Problem to work on:
Extract every line of text from the items below, keeping each line unchanged and omitting the pictures.

(Saved data entries)
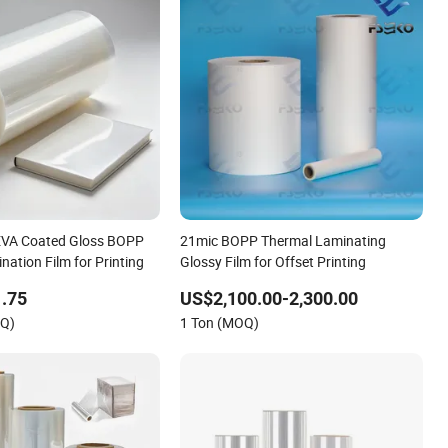
EVA Coated Gloss BOPP
21mic BOPP Thermal Laminating
ation Film for Printing
Glossy Film for Offset Printing
.75
US$2,100.00-2,300.00
OQ)
1 Ton (MOQ)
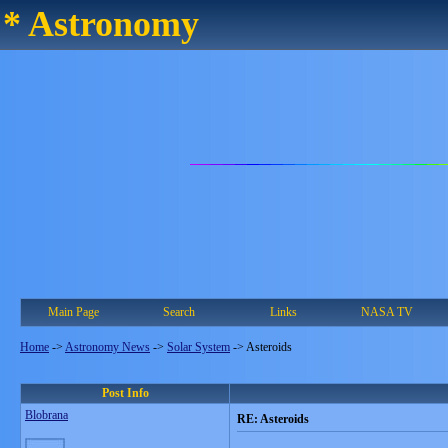
* Astronomy
Main Page
Search
Links
NASA TV
Home
->
Astronomy News
->
Solar System
->
Asteroids
Post Info
Blobrana
RE: Asteroids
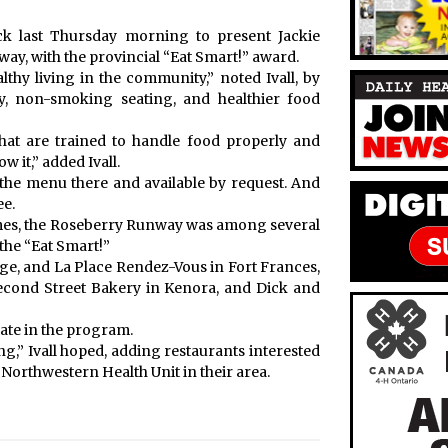
ick last Thursday morning to present Jackie
, with the provincial “Eat Smart!” award.
hy living in the community,” noted Ivall, by
y, non-smoking seating, and healthier food
f that are trained to handle food properly and
w it,” added Ivall.
n the menu there and available by request. And
ee.
 Times, the Roseberry Runway was among several
the “Eat Smart!”
e, and La Place Rendez-Vous in Fort Frances,
Second Street Bakery in Kenora, and Dick and
pate in the program.
ng,” Ivall hoped, adding restaurants interested
 Northwestern Health Unit in their area.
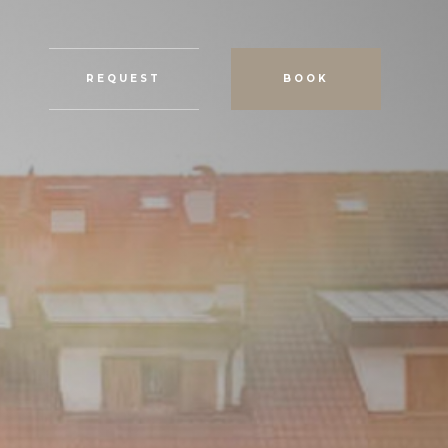
REQUEST
BOOK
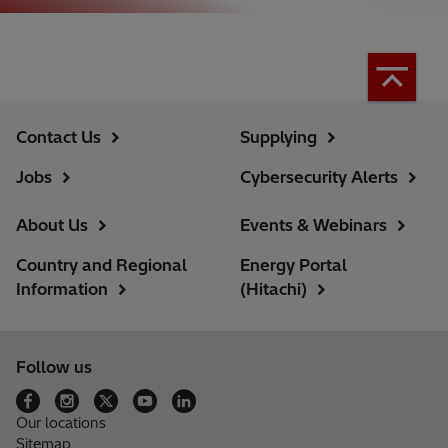
Contact Us
Supplying
Jobs
Cybersecurity Alerts
About Us
Events & Webinars
Country and Regional
Energy Portal
Information
(Hitachi)
Follow us
Our locations
Sitemap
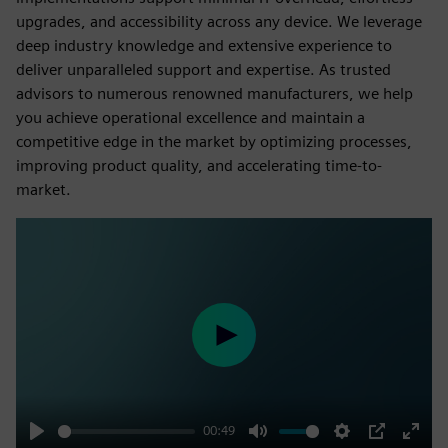
upgrades, and accessibility across any device. We leverage
deep industry knowledge and extensive experience to
deliver unparalleled support and expertise. As trusted
advisors to numerous renowned manufacturers, we help
you achieve operational excellence and maintain a
competitive edge in the market by optimizing processes,
improving product quality, and accelerating time-to-
market.
Play
00:49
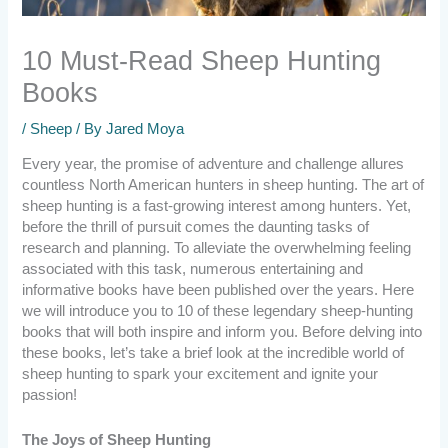
10 Must-Read Sheep Hunting
Books
/
Sheep
/ By
Jared Moya
Every year, the promise of adventure and challenge allures
countless North American hunters in sheep hunting. The art of
sheep hunting is a fast-growing interest among hunters. Yet,
before the thrill of pursuit comes the daunting tasks of
research and planning. To alleviate the overwhelming feeling
associated with this task, numerous entertaining and
informative books have been published over the years. Here
we will introduce you to 10 of these legendary sheep-hunting
books that will both inspire and inform you. Before delving into
these books, let’s take a brief look at the incredible world of
sheep hunting to spark your excitement and ignite your
passion!
The Joys of Sheep Hunting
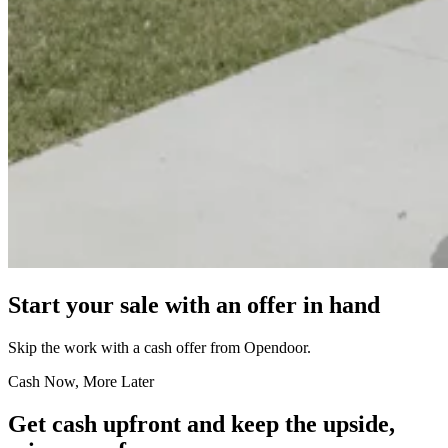
Start your sale with an offer in hand
Skip the work with a cash offer from Opendoor.
Cash Now, More Later
Get cash upfront and keep the upside,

Answer space:
EVA Coated Gloss BOPP
21mic BOPP Thermal Laminating
ation Film for Printing
Glossy Film for Offset Printing
.75
US$2,100.00-2,300.00
OQ)
1 Ton (MOQ)
* Astronomy
Main Page
Search
Links
NASA TV
Home
->
Astronomy News
->
Solar System
->
Asteroids
Post Info
Blobrana
RE: Asteroids
ick last Thursday morning to present Jackie
, with the provincial “Eat Smart!” award.
hy living in the community,” noted Ivall, by
y, non-smoking seating, and healthier food
f that are trained to handle food properly and
w it,” added Ivall.
n the menu there and available by request. And
ee.
 Times, the Roseberry Runway was among several
the “Eat Smart!”
e, and La Place Rendez-Vous in Fort Frances,
Second Street Bakery in Kenora, and Dick and
pate in the program.
ng,” Ivall hoped, adding restaurants interested
 Northwestern Health Unit in their area.
REQUEST
BOOK
Contact Us
Supplying
Jobs
Cybersecurity Alerts
About Us
Events & Webinars
Country and Regional
Energy Portal
Information
(Hitachi)
Follow us
Our locations
Sitemap
upgrades, and accessibility across any device. We leverage
deep industry knowledge and extensive experience to
deliver unparalleled support and expertise. As trusted
advisors to numerous renowned manufacturers, we help
you achieve operational excellence and maintain a
competitive edge in the market by optimizing processes,
improving product quality, and accelerating time-to-
market.
Play
00:49
10 Must-Read Sheep Hunting
Books
/
Sheep
/ By
Jared Moya
Every year, the promise of adventure and challenge allures
countless North American hunters in sheep hunting. The art of
sheep hunting is a fast-growing interest among hunters. Yet,
before the thrill of pursuit comes the daunting tasks of
research and planning. To alleviate the overwhelming feeling
associated with this task, numerous entertaining and
informative books have been published over the years. Here
we will introduce you to 10 of these legendary sheep-hunting
books that will both inspire and inform you. Before delving into
these books, let’s take a brief look at the incredible world of
sheep hunting to spark your excitement and ignite your
passion!
The Joys of Sheep Hunting
Start your sale with an offer in hand
Skip the work with a cash offer from Opendoor.
Cash Now, More Later
Get cash upfront and keep the upside,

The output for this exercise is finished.